**Work item:**
Skip the pictures. Quote every line below, exactly, from the one with "Lo yoga caldo è esattamente quello che se" through the final line.

● ● ● ● ● ● ●

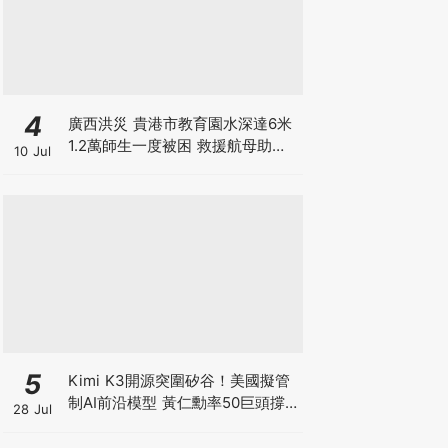
4
廣西洪災 貴港市教育園水深達6米
1.2萬師生一度被困 救援航母助逃
10 Jul
出生天 另有市民違法操作無人機吊
人脫離洪水險境
5
Kimi K3開源突圍矽谷！美國擬管
制AI前沿模型 黃仁勳率50巨頭撐
28 Jul
開源 為何唯獨Anthropic拒絕簽
名？ 科技股恐迎估值大洗牌！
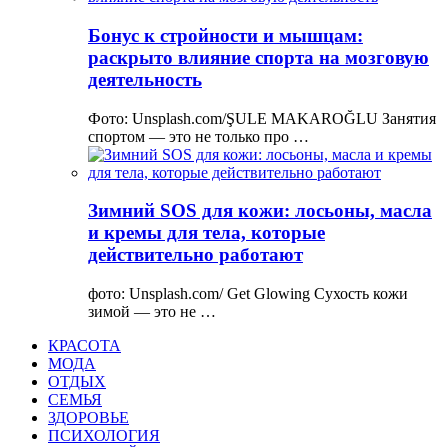
Бонус к стройности и мышцам:
раскрыто влияние спорта на мозговую
деятельность
Фото: Unsplash.com/ŞULE MAKAROĞLU Занятия
спортом — это не только про …
Зимний SOS для кожи: лосьоны, масла
и кремы для тела, которые
действительно работают
фото: Unsplash.com/ Get Glowing Сухость кожи
зимой — это не …
КРАСОТА
МОДА
ОТДЫХ
СЕМЬЯ
ЗДОРОВЬЕ
ПСИХОЛОГИЯ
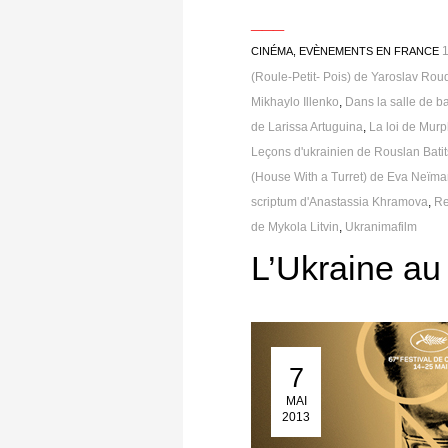
___
CINÉMA
,
EVÈNEMENTS EN FRANCE
(Roule-Petit- Pois) de Yaroslav R
Mikhaylo Illenko
,
Dans la salle de b
de Larissa Artuguina
,
La loi de Mur
Leçons d'ukrainien de Rouslan Batit
(House With a Turret) de Eva Neïm
scriptum d'Anastassia Khramova
,
Re
de Mykola Litvin
,
Ukranimafilm
L’Ukraine au
7
07 Mai 2013
MAI
2013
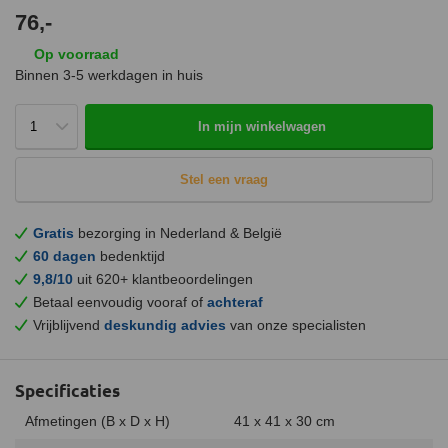
76,-
Op voorraad
Binnen 3-5 werkdagen in huis
In mijn winkelwagen
Stel een vraag
Gratis
bezorging in Nederland & België
60 dagen
bedenktijd
9,8/10
uit 620+ klantbeoordelingen
Betaal eenvoudig vooraf of
achteraf
Vrijblijvend
deskundig advies
van onze specialisten
Specificaties
Afmetingen (B x D x H)
41 x 41 x 30 cm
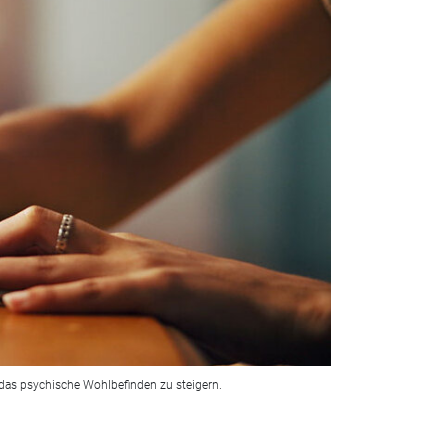
das psychische Wohlbefinden zu steigern.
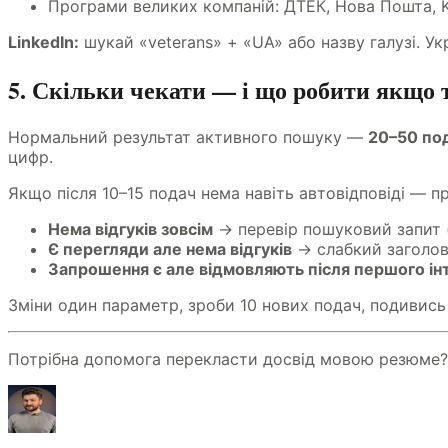
Програми великих компаній: ДТЕК, Нова Пошта, K
LinkedIn:
шукай «veterans» + «UA» або назву галузі. Ук
5. Скільки чекати — і що робити якщо 
Нормальний результат активного пошуку —
20–50 по
цифр.
Якщо після 10–15 подач нема навіть автовідповіді — п
Нема відгуків зовсім
→ перевір пошуковий запит 
Є перегляди але нема відгуків
→ слабкий заголов
Запрошення є але відмовляють після першого ін
Зміни один параметр, зроби 10 нових подач, подивись 
Потрібна допомога перекласти досвід мовою резюме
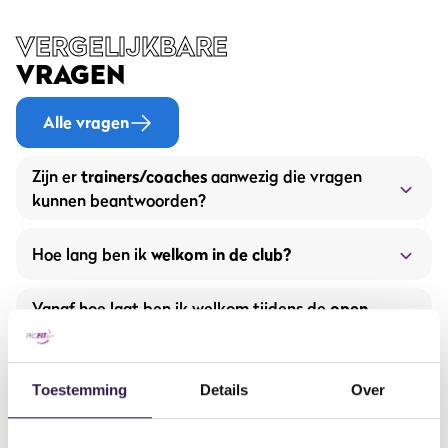
VERGELIJKBARE
VRAGEN
Alle vragen
Zijn er
trainers/coaches
aanwezig die vragen
kunnen beantwoorden?
Hoe lang ben ik
welkom in de club?
Vanaf hoe laat ben ik welkom tijdens de
open
dagen?
Kan ik jullie ook een keer
proberen
?
Toestemming
Details
Over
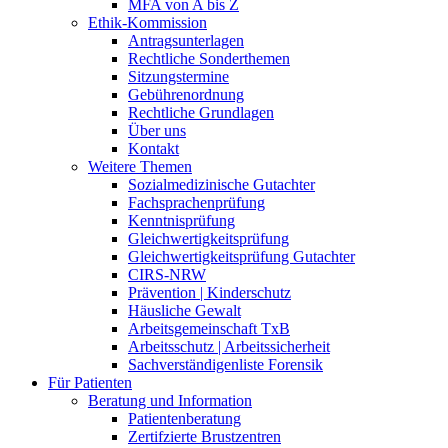
MFA von A bis Z
Ethik-Kommission
Antragsunterlagen
Rechtliche Sonderthemen
Sitzungstermine
Gebührenordnung
Rechtliche Grundlagen
Über uns
Kontakt
Weitere Themen
Sozialmedizinische Gutachter
Fachsprachenprüfung
Kenntnisprüfung
Gleichwertigkeitsprüfung
Gleichwertigkeitsprüfung Gutachter
CIRS-NRW
Prävention | Kinderschutz
Häusliche Gewalt
Arbeitsgemeinschaft TxB
Arbeitsschutz | Arbeitssicherheit
Sachverständigenliste Forensik
Für Patienten
Beratung und Information
Patientenberatung
Zertifzierte Brustzentren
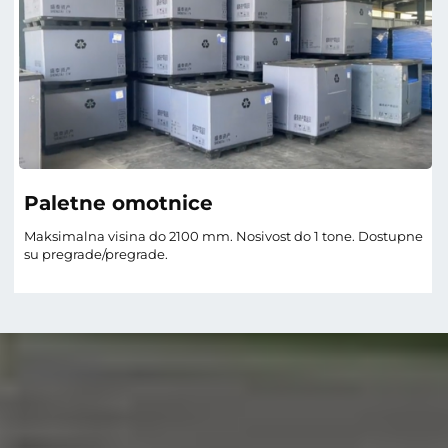
UV, FR, ESD, Corona itd.
ostupne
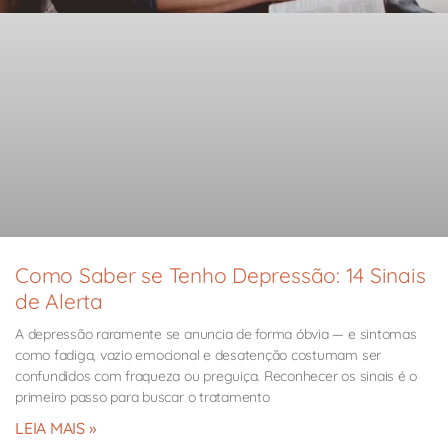
Como Saber se Tenho Depressão: 14 Sinais
de Alerta
A depressão raramente se anuncia de forma óbvia — e sintomas
como fadiga, vazio emocional e desatenção costumam ser
confundidos com fraqueza ou preguiça. Reconhecer os sinais é o
primeiro passo para buscar o tratamento
LEIA MAIS »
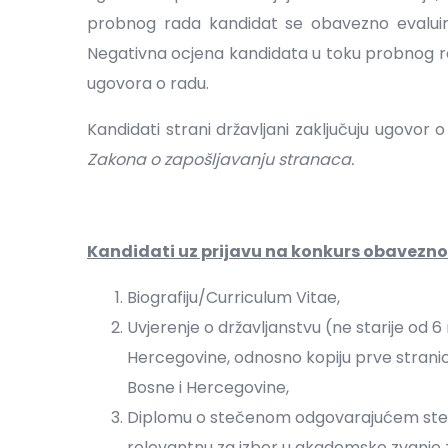
probnog rada kandidat se obavezno evaluir
Negativna ocjena kandidata u toku probnog r
ugovora o radu.
Kandidati strani državljani zaključuju ugovo
Zakona o zapošljavanju stranaca.
Kandidati uz prijavu na konkurs obavezno 
Biografiju/Curriculum Vitae,
Uvjerenje o državljanstvu (ne starije od 6 
Hercegovine, odnosno kopiju prve stranic
Bosne i Hercegovine,
Diplomu o stečenom odgovarajućem stepe
relevantnu za izbor u akademsko zvanje z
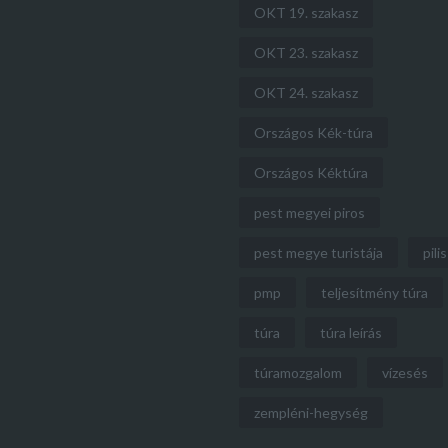
OKT 19. szakasz
OKT 23. szakasz
OKT 24. szakasz
Országos Kék-túra
Országos Kéktúra
pest megyei piros
pest megye turistája
pilis
pmp
teljesítmény túra
túra
túra leírás
túramozgalom
vízesés
zempléni-hegység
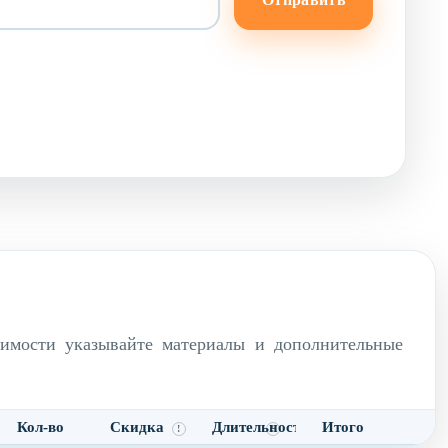
димости указывайте материалы и дополнительные
Кол-во
Скидка
Длительность
Итого
!
!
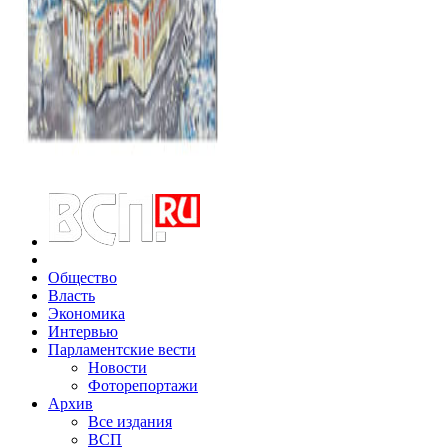
Общество
Власть
Экономика
Интервью
Парламентские вести
Новости
Фоторепортажи
Архив
Все издания
ВСП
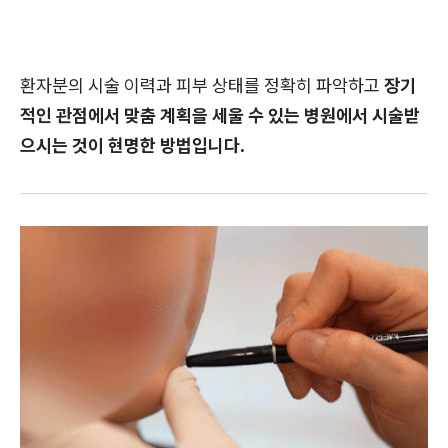
환자분의 시술 이력과 피부 상태를 정확히 파악하고
장기
적인 관점에서 맞춤 계획을 세울 수 있는 병원에서 시술받
으시는 것이 현명한 방법입니다.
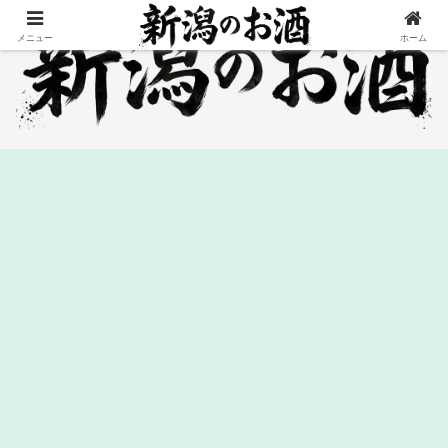
メニュー
ホーム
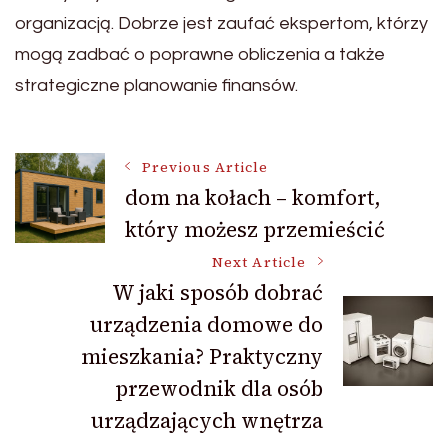
organizacją. Dobrze jest zaufać ekspertom, którzy
mogą zadbać o poprawne obliczenia a także
strategiczne planowanie finansów.
Post
Previous Article
dom na kołach – komfort,
który możesz przemieścić
Navigation
Next Article
W jaki sposób dobrać
urządzenia domowe do
mieszkania? Praktyczny
przewodnik dla osób
urządzających wnętrza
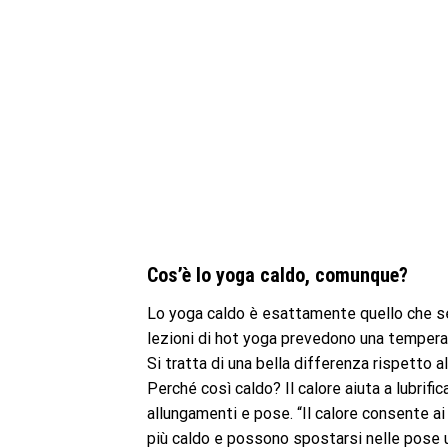
Cos’è lo yoga caldo, comunque?
Lo yoga caldo è esattamente quello che se
lezioni di hot yoga prevedono una tempera
Si tratta di una bella differenza rispetto 
Perché così caldo? Il calore aiuta a lubrifi
allungamenti e pose. “Il calore consente ai
più caldo e possono spostarsi nelle pose un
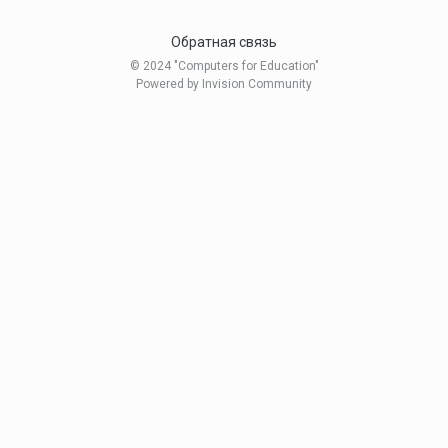
Обратная связь
© 2024 "Computers for Education"
Powered by Invision Community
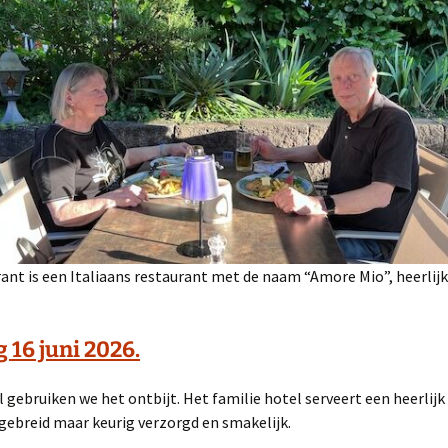
ant is een Italiaans restaurant met de naam “Amore Mio”, heerlijk
 16 juni 2026.
l gebruiken we het ontbijt. Het familie hotel serveert een heerlijk 
tgebreid maar keurig verzorgd en smakelijk.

● ● ● ● ● ● ●

**Written response:**
Lo yoga caldo è esattamente quello che se
lezioni di hot yoga prevedono una tempera
Si tratta di una bella differenza rispetto 
Perché così caldo? Il calore aiuta a lubrifi
allungamenti e pose. “Il calore consente ai
più caldo e possono spostarsi nelle pose un
Обратная связь
© 2024 "Computers for Education"
Powered by Invision Community
ant is een Italiaans restaurant met de naam “Amore Mio”, heerlijk
 16 juni 2026.
l gebruiken we het ontbijt. Het familie hotel serveert een heerlijk 
tgebreid maar keurig verzorgd en smakelijk.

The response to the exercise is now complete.